Brief
When a line in the records contains the string "pixels", copy that line.

-- Supplied entries follows --

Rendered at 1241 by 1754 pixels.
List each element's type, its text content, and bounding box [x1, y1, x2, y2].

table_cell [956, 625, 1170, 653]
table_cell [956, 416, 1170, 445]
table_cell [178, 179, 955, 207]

-- Supplied entries concluded --
-- Supplied entries follows --

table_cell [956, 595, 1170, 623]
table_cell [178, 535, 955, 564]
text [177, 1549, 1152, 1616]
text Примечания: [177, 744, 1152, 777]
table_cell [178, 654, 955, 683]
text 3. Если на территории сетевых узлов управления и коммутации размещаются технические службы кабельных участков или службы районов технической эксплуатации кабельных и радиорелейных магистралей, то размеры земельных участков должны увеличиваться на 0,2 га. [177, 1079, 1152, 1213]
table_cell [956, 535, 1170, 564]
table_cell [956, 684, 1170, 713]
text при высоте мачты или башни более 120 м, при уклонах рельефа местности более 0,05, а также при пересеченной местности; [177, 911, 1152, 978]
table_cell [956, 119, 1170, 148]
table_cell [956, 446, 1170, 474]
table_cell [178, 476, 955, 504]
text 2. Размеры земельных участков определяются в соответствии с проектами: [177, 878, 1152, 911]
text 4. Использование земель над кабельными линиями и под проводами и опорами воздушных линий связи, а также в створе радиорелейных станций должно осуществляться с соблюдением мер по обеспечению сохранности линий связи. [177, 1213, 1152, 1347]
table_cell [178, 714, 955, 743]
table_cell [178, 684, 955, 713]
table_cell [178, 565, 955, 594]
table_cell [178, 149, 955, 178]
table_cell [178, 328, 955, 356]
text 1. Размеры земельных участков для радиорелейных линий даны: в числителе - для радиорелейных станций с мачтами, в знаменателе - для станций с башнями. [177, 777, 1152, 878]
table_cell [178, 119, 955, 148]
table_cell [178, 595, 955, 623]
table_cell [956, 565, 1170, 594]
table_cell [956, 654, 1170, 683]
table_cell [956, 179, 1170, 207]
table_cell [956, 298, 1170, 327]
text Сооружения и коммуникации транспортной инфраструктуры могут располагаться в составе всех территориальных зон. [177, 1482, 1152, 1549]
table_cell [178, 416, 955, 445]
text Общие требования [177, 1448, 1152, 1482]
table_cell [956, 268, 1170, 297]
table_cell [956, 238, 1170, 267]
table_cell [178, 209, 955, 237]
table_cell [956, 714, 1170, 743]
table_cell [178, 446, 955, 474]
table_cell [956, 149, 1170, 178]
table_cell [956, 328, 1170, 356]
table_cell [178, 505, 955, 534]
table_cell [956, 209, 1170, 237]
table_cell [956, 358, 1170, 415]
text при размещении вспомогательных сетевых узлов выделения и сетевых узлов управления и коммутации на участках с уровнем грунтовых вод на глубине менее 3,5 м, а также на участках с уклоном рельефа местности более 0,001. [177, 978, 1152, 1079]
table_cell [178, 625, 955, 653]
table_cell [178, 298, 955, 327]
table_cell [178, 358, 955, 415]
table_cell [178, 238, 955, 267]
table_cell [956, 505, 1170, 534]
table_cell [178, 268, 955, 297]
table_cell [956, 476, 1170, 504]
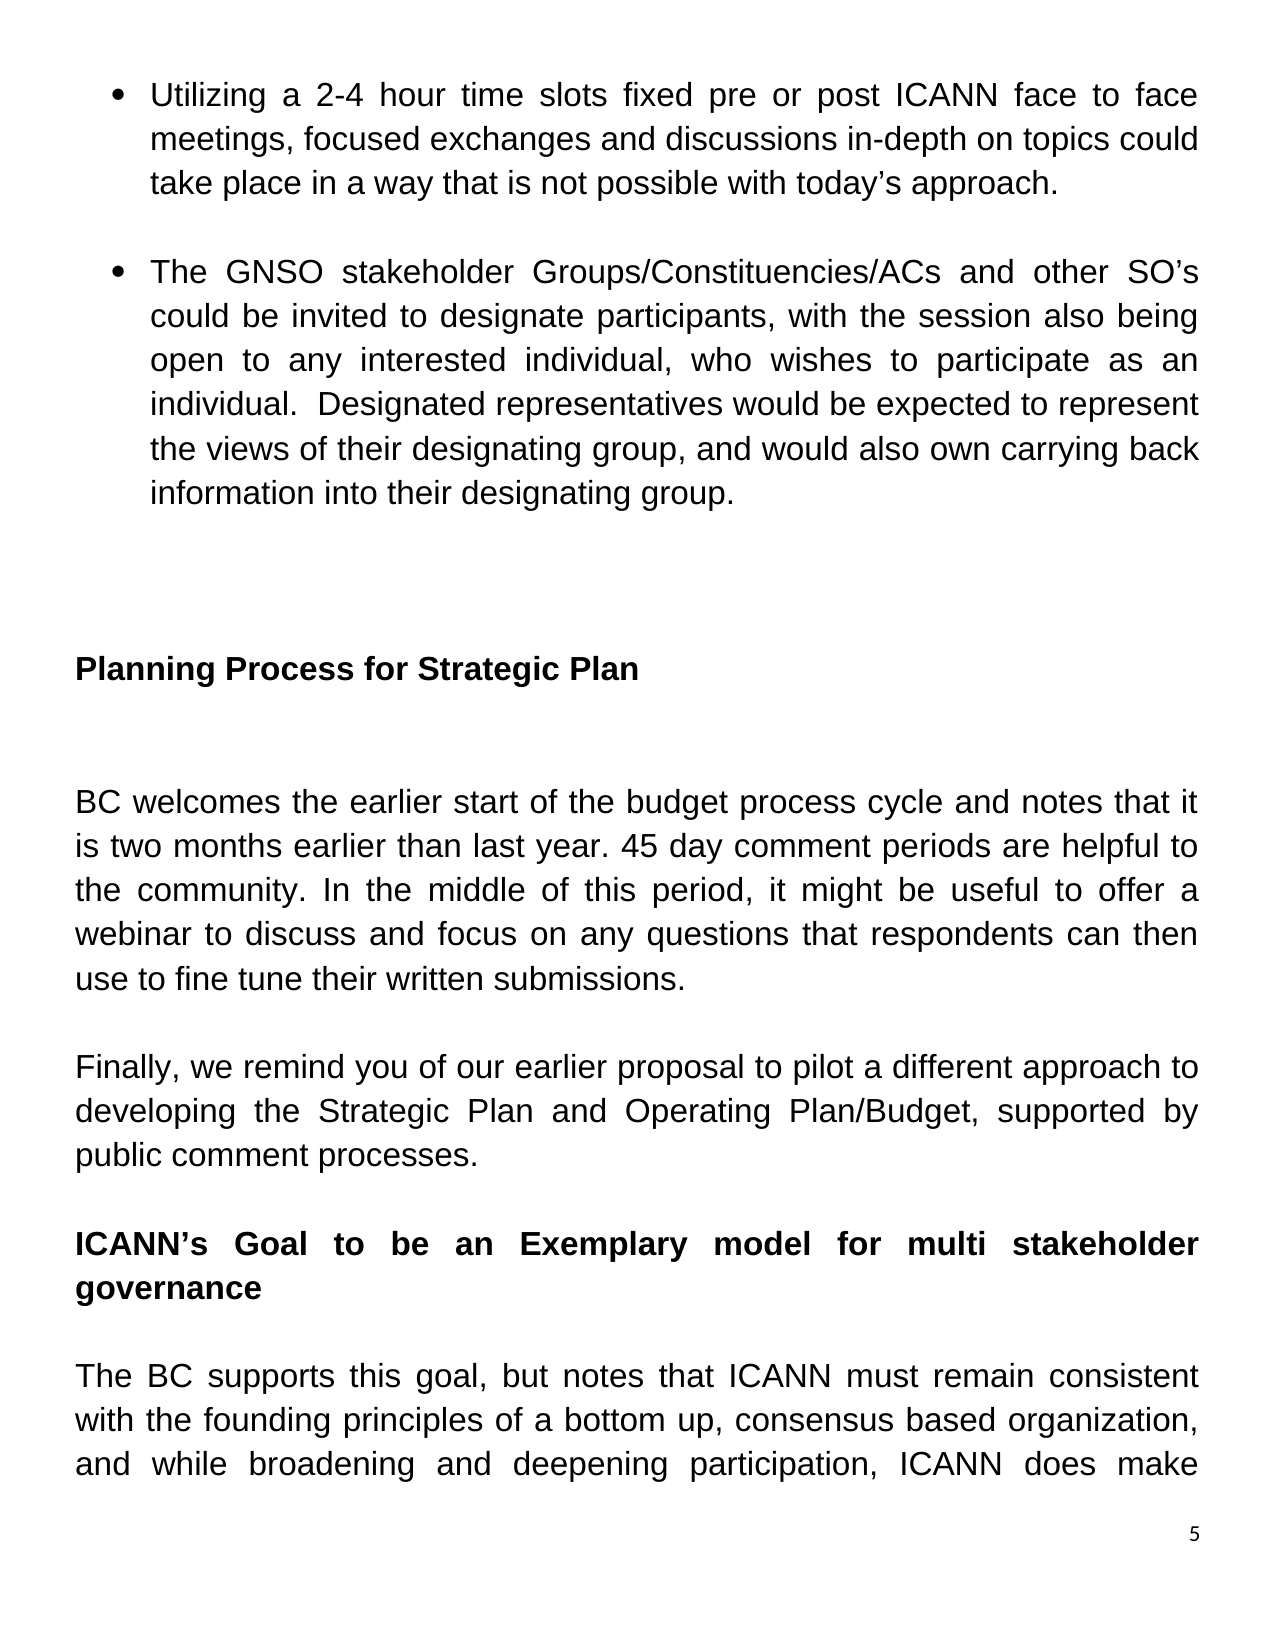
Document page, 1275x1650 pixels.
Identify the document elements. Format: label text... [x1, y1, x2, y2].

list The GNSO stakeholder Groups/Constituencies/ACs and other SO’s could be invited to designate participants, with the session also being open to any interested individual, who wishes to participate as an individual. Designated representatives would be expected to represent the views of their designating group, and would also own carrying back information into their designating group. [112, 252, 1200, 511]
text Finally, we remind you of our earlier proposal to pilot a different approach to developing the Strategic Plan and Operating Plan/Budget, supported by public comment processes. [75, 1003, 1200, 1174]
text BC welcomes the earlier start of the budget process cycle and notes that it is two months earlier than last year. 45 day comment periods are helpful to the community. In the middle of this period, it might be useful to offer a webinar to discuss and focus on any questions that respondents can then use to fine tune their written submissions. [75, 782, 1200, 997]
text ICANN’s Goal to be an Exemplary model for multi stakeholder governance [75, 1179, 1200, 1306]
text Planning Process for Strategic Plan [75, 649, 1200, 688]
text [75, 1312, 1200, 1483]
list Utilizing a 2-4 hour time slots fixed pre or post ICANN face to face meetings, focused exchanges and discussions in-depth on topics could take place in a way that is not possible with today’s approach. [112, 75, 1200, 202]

-- Supplied entries concluded --
-- Supplied entries follows --

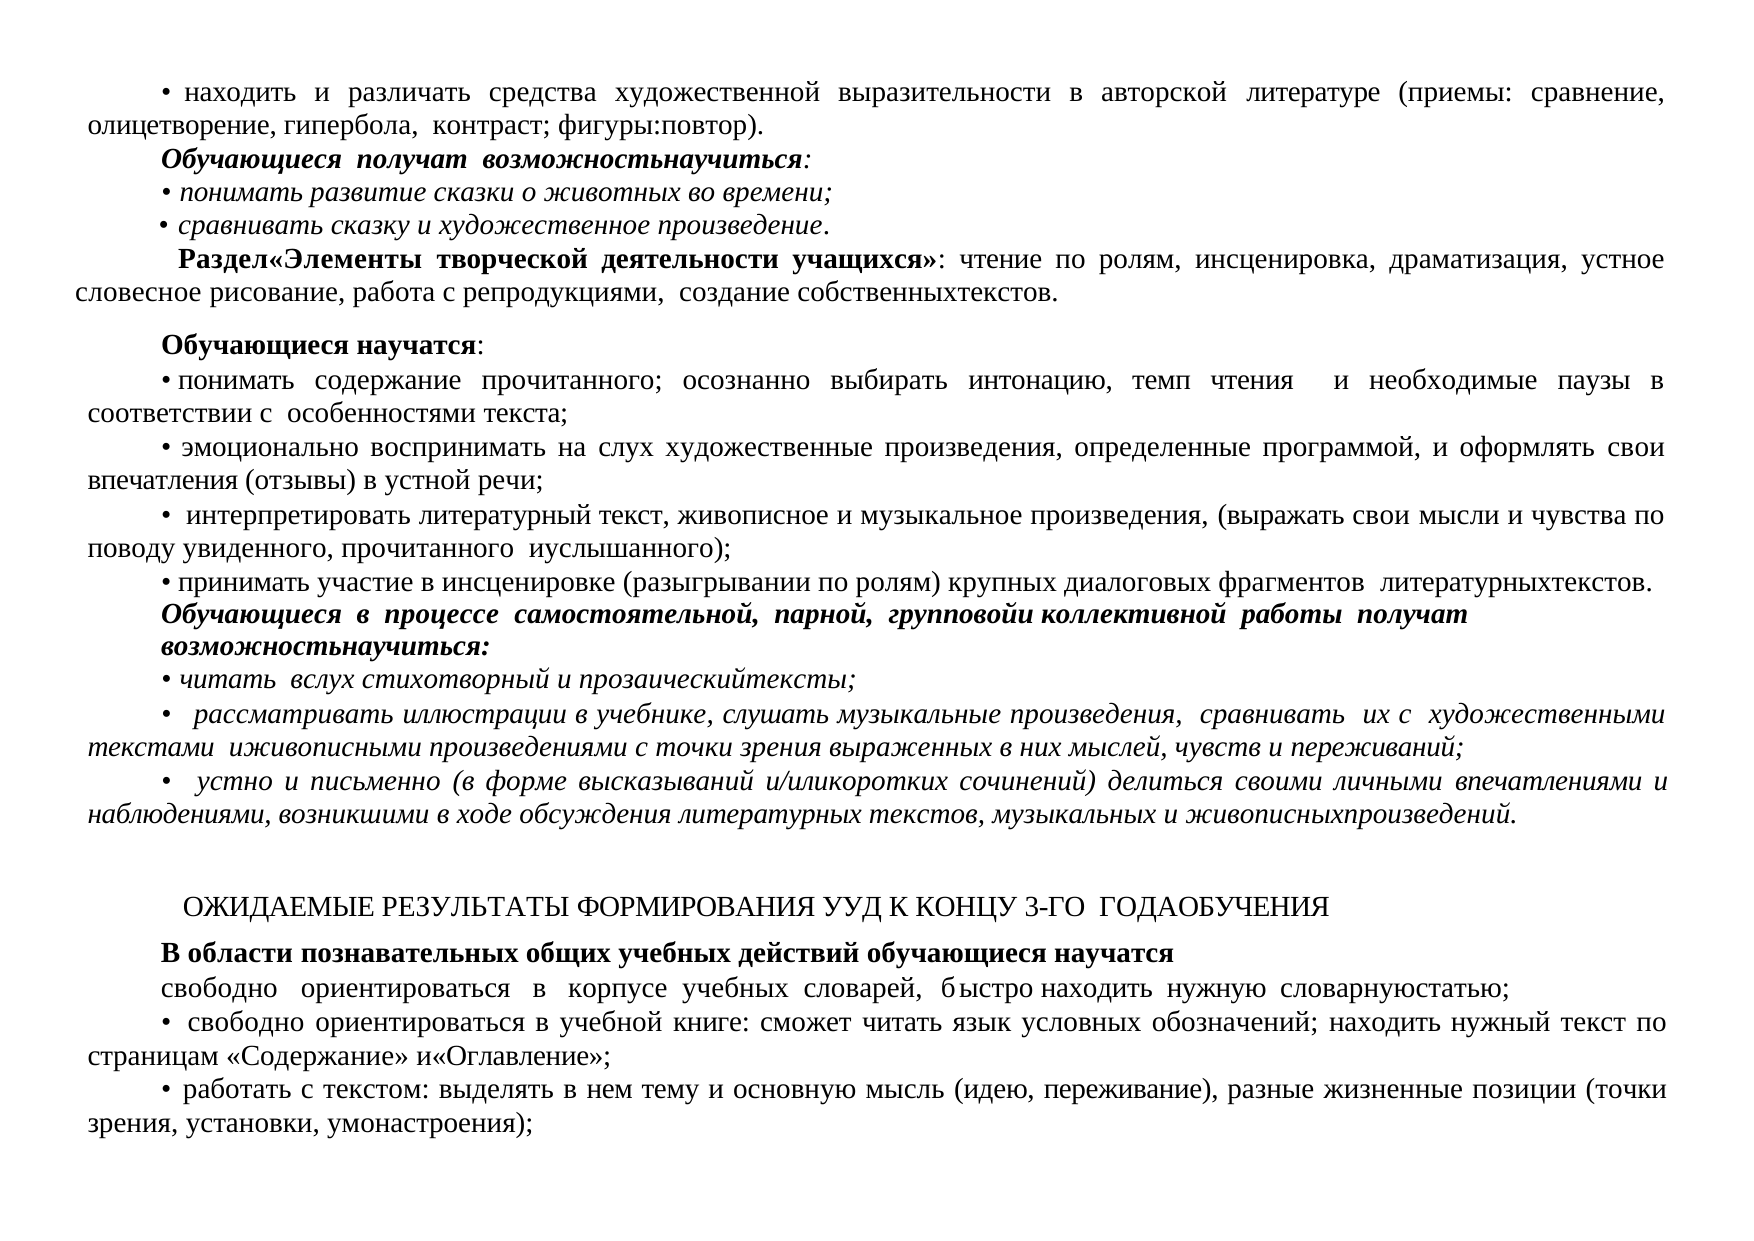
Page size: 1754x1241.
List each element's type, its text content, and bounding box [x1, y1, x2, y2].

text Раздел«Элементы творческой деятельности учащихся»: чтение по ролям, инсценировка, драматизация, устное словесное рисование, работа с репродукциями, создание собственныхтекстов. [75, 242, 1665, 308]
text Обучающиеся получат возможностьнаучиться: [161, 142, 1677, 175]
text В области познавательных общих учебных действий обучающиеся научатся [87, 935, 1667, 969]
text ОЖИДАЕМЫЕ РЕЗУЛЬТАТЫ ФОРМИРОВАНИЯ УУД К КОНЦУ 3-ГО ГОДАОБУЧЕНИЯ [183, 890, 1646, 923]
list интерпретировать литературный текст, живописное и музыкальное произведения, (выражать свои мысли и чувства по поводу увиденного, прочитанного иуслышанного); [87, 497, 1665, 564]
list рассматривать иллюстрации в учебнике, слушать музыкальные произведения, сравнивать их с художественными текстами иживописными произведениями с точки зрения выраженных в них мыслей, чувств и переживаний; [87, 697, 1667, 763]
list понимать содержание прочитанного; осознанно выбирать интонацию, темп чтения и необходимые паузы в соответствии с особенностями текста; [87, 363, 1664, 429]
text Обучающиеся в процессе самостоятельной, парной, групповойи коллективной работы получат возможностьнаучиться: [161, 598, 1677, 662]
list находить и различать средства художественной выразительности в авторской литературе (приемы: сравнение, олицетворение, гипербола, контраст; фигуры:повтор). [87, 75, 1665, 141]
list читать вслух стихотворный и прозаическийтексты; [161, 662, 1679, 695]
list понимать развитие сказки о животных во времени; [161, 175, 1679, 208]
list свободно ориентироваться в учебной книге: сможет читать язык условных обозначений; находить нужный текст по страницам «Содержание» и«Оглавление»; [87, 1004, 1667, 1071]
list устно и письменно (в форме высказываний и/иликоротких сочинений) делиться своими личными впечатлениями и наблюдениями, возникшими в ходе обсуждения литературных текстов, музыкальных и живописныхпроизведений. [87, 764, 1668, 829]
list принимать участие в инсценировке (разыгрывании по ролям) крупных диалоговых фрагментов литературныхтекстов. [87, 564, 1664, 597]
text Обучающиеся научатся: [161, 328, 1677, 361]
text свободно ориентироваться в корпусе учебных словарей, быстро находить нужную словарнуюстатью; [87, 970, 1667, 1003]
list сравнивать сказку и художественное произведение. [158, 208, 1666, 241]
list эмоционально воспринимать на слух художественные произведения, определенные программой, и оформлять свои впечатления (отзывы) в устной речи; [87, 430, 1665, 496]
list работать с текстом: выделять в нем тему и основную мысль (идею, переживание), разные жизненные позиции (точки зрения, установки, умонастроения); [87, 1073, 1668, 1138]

-- Supplied entries concluded --

Answer box
Rendered at 1241 by 1754 pixels.
Document page, 1275x1650 pixels.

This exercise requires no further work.